> **Problem requirements**
Select all lines in the records that include "course".

(Records excerpted from a collection)
☆ ☆ ☆ ☆ ☆ ☆ ☆

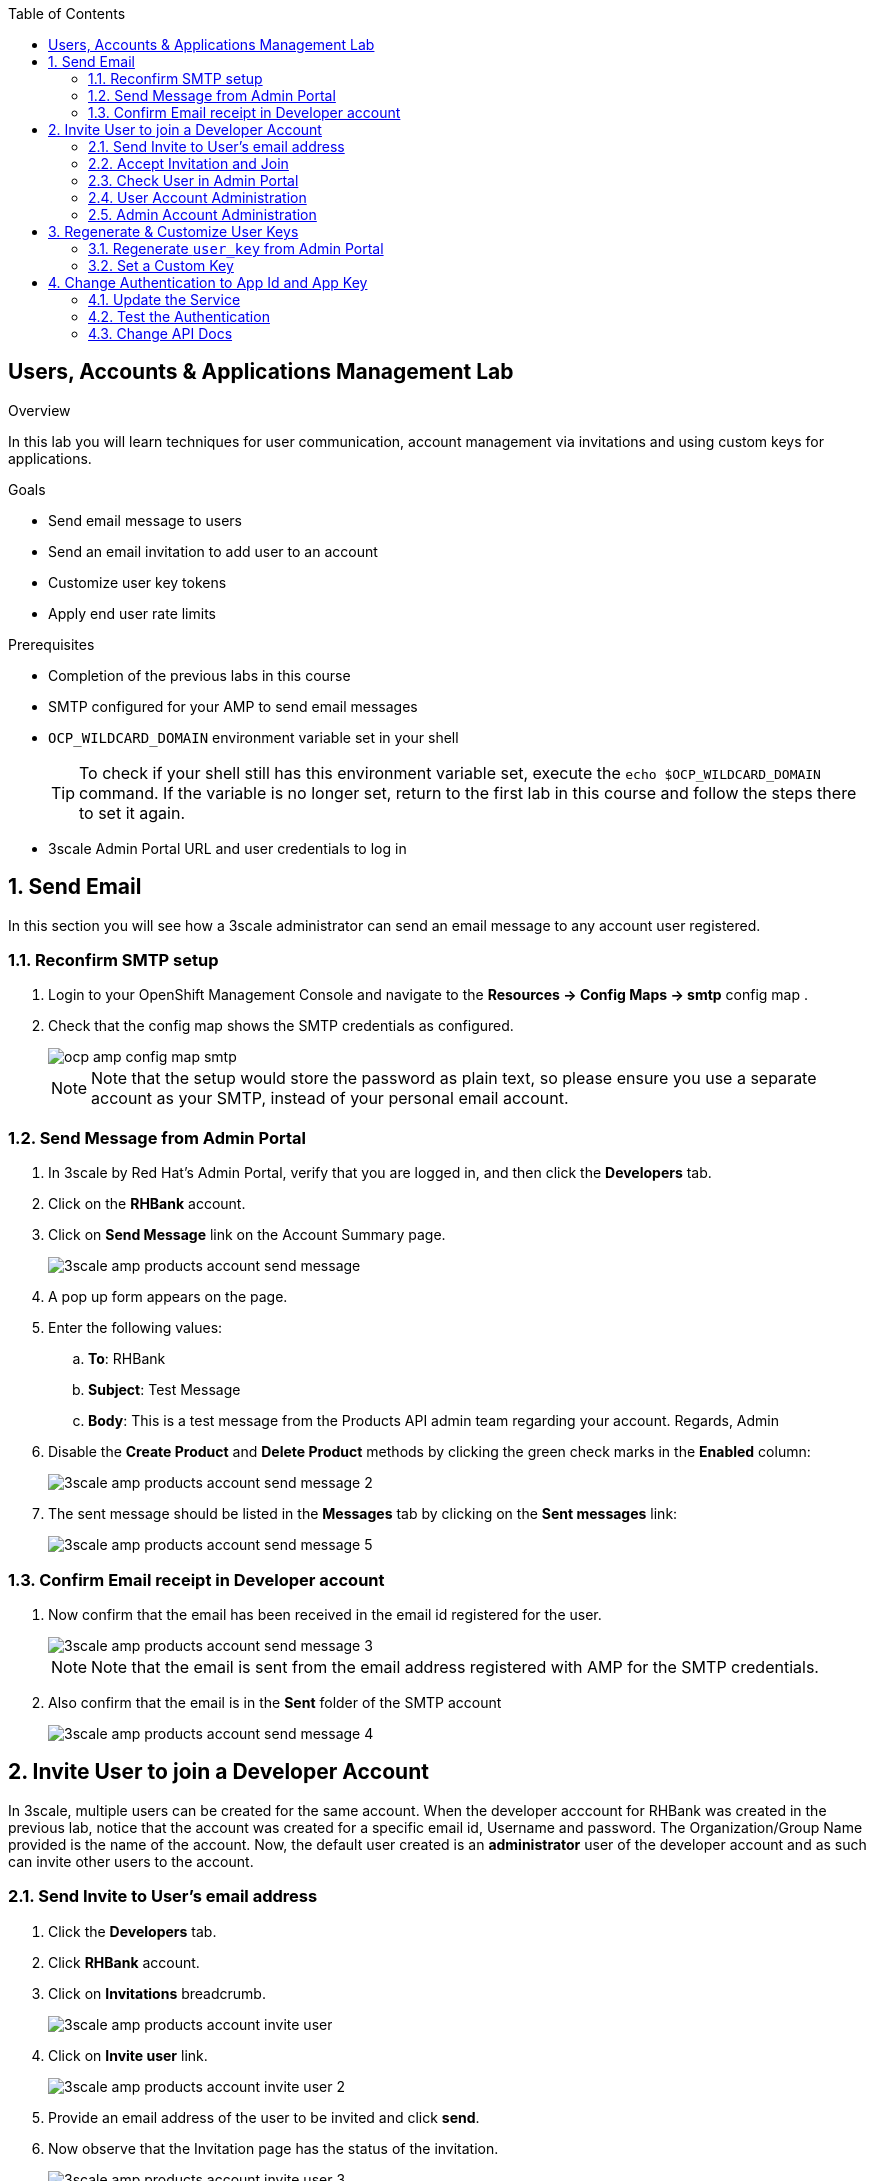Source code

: :scrollbar:
:data-uri:
:toc2:



== Users, Accounts & Applications Management Lab

.Overview

In this lab you will learn techniques for user communication, account management via invitations and using custom keys for applications. 



.Goals

* Send email message to users
* Send an email invitation to add user to an account
* Customize user key tokens
* Apply end user rate limits

.Prerequisites
* Completion of the previous labs in this course
* SMTP configured for your AMP to send email messages
* `OCP_WILDCARD_DOMAIN` environment variable set in your shell
+
TIP: To check if your shell still has this environment variable set, execute the `echo $OCP_WILDCARD_DOMAIN` command. If the variable is no longer set, return to the first lab in this course and follow the steps there to set it again.

* 3scale Admin Portal URL and user credentials to log in

:numbered:


== Send Email

In this section you will see how a 3scale administrator can send an email message to any account user registered.

=== Reconfirm SMTP setup

. Login to your OpenShift Management Console and navigate to the *Resources -> Config Maps -> smtp* config map .
. Check that the config map shows the SMTP credentials as configured.
+
image::images/ocp_amp_config_map_smtp.png[]
+
NOTE: Note that the setup would store the password as plain text, so please ensure you use a separate account as your SMTP, instead of your personal email account.

=== Send Message from Admin Portal

. In 3scale by Red Hat's Admin Portal, verify that you are logged in, and then click the *Developers* tab.
. Click on the *RHBank* account.
. Click on *Send Message* link on the Account Summary page.
+
image::images/3scale_amp_products_account_send_message.png[]

. A pop up form appears on the page.
. Enter the following values:
.. *To*: RHBank
.. *Subject*: Test Message
.. *Body*: This is a test message from the Products API admin team regarding your account. Regards, Admin
. Disable the *Create Product* and *Delete Product* methods by clicking the green check marks in the *Enabled* column:
+
image::images/3scale_amp_products_account_send_message_2.png[]

. The sent message should be listed in the *Messages* tab by clicking on the *Sent messages* link:
+
image::images/3scale_amp_products_account_send_message_5.png[]

=== Confirm Email receipt in Developer account

. Now confirm that the email has been received in the email id registered for the user.
+
image::images/3scale_amp_products_account_send_message_3.png[]
+
NOTE: Note that the email is sent from the email address registered with AMP for the SMTP credentials.

. Also confirm that the email is in the *Sent* folder of the SMTP account
+
image::images/3scale_amp_products_account_send_message_4.png[]


== Invite User to join a Developer Account

In 3scale, multiple users can be created for the same account. When the developer acccount for RHBank was created in the previous lab, notice that the account was created for a specific email id, Username and password. The Organization/Group Name provided is the name of the account. Now, the default user created is an *administrator* user of the developer account and as such can invite other users to the account.


=== Send Invite to User's email address

. Click the *Developers* tab.
. Click *RHBank* account.
. Click on *Invitations* breadcrumb.
+
image::images/3scale_amp_products_account_invite_user.png[]
+
. Click on *Invite user* link.
+
image::images/3scale_amp_products_account_invite_user_2.png[]
+
. Provide an email address of the user to be invited and click *send*.
. Now observe that the Invitation page has the status of the invitation.
+
image::images/3scale_amp_products_account_invite_user_3.png[]
+
NOTE: If the user does not receive the invitation, you can resend the invitation through this link.

=== Accept Invitation and Join

. Login to the email account of the invitee and look for the Invitation email from 3scale in the inbox.
+
image::images/3scale_amp_products_account_invite_user_4.png[]

. Click on the link in the email to join the developer account. This will open an *Invitation Sign In* form on the Developer Portal.
. Provide a username and password and click on *Sigun up*.
+
image::images/3scale_amp_products_account_invite_user_5.png[]
+
NOTE: An invited user can check their application plan and user key by logging in to the developer portal. We will observe this workflow in Module 2 of the course.

=== Check User in Admin Portal

. Now navigate back to the Admin Portal and click on *Accounts* and *RHBank*.
. Click on *Users* breadcrumb.
+
image::images/3scale_amp_products_account_invite_user_6.png[]
+
. Observe that the new user account is created with role `Member`.
+
image::images/3scale_amp_products_account_invite_user_7.png[]
+
. From the Admin Portal, an administrator has the ability to edit, suspend, delete or update the user to admin role.
+
image::images/3scale_amp_products_account_invite_user_8.png[]
+
. As this user has access to the same applications as the account, the user can request the APIs using the same application keys that were set up for the application.

=== User Account Administration

NOTE: Please attempt this lab after completing the lab *2.1 Development Portal customization*.

. Access the developer portal and login as the new user.
. See your application and credentials from the portal.
. Click on *Settings* and try to access the *Users* and *Invitations* link.
+
image::images/3scale_amp_products_account_invite_user_9.jpg[]
+
. Notice that you get an *Access Denied* error as these tabs are reserved for Admin users.
. Sign out of the developer portal

=== Admin Account Administration

. Now login as the admin user of the RHBank account (*rhbankdev*).
. Click on *Settings*.
. Click on *Users* tab.
. Observe that you can now view the users list, and also invite users through the portal.
+
image::images/3scale_amp_products_account_invite_user_10.png[]
+
. Now repeat the Invite user process through the developer portal.

== Regenerate & Customize User Keys

In this lab, we will see how users can manage the user_key for accessing APIs managed by 3scale. We will look at 2 scenarios: firstly, regenrate the random key generated, and secondly, to let the user enter their own custom key.

=== Regenerate `user_key` from Admin Portal

. In 3scale by Red Hat's Admin Portal, verify that you are logged in, and then click the *Applications* tab.
. Click on *ProductsApp*
. Click on the *Regenerate* button.
+
image::images/3scale_amp_products_app_userkey_regenerate.png[]
+
. Confirm the change by clicking *OK* in the pop up window.
. Notice that a new user key is generated.
. Now try the request to the Product API with the old key and notice that you get an *Authentication Failed* error.
. Change the user key in the request and try again. This time the request should succeed.
+
NOTE: Users can also manage their user key from the Developer Portal. After completing the labs in Module 2, try to repeat this lab with the regeneration of User Key from the Developer Portal.

=== Set a Custom Key

. In 3scale by Red Hat's Admin Portal, verify that you are logged in, and then click the *Applications* tab.
. Click on *ProductsApp*
. Click on the *Set Custom Key* button.
+
image::images/3scale_amp_products_app_userkey_custom.png[]
+
. Set an alphanumeric key. You can use a phrase/password that is easy to remember.
+
image::images/3scale_amp_products_app_userkey_custom_2.png[]
+
. Notice that the User Key is updated to your Custom key.
. Now test the API request by changing the User Key to ensure it works.
+
NOTE: A custom user key can also be provided in the Developer Portal, hence this lab can be retried after completing the labs in Module 2 by creating the custom key in Developer Portal.

== Change Authentication to App Id and App Key

An alternate to using the API Key (user_key) for authentication is to use a combination of App_ID and App_key. In this method, the application is identified via App Id and then authenticated via App Key. 

In this lab, we will change the Authentication for the Products service to use the App Id & App Key instead of API Key method.

=== Update the Service

. In 3scale by Red Hat's Admin Portal, verify that you are logged in, and then click the *API* tab.
. Click on the *Integration* link of the Products service.
+
image::images/3scale_amp_products_app_appid_key.png[]
+
. Click on the *Edit Integration Settings* link in the Integration page.
+
image::images/3scale_amp_products_app_appid_key_2.png[]
+
. Scroll down to the *Authentication* section, and change the Authentication to *App_ID and App_key Pair*.
+
image::images/3scale_amp_products_app_appid_key_3.png[]
+
. Click on *Update Service*.
. Click *OK* in the confirmation popup window to accept the changes.
. Now click on *Applicatios* and select *ProductsApp*.
. Notice that the *API Credentials* section is now changed to reflect the new authentication.
+
image::images/3scale_amp_products_app_appid_key_4.png[]
+
. Click on *Add Random key* to provide a new App_key for this application.
. Note that a new Application Key is generated. 
+
NOTE: You can have multiple Application Keys generated. Generate one more key.


=== Test the Authentication

. Navigate to *APIs* and choose *Products* Integration.
. Click on *edit APIcast configuration*.
+
image::images/3scale_amp_products_app_appid_key_5.png[]
+
. Scroll down to the bottom of the page and notice that the sample curl request generated has the app_id and app_key pre-filled.
+
image::images/3scale_amp_products_app_appid_key_6.png[]
+
. Click on *Update & test in Staging Environment*. The request should succeed and the Integration should be green without errors.
. Now you can test the other App_Key generated and ensure that the request succeeds.
+
NOTE: The App_Key can be created or deleted through the Developer Portal as well. Once you have completed Module 2, revisit this lab and try to manage App_Keys through the portal.

=== Change API Docs

Attempt this section after completing lab 2. As the authentication has changed from user_key to App_Id and App_key, you need to update the Swagger API to reflect this change. As a bonus exercise, update the APIDocs as suggested in Lab 2, substituting the _user_key_ with _app_id_ and _app_key_ correctly, so that test requests can be sent from the Documentation page of the portal to this API endpoint.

☆ ☆ ☆ ☆ ☆ ☆ ☆

> **Result for this task**
* Completion of the previous labs in this course
TIP: To check if your shell still has this environment variable set, execute the `echo $OCP_WILDCARD_DOMAIN` command. If the variable is no longer set, return to the first lab in this course and follow the steps there to set it again.
NOTE: An invited user can check their application plan and user key by logging in to the developer portal. We will observe this workflow in Module 2 of the course.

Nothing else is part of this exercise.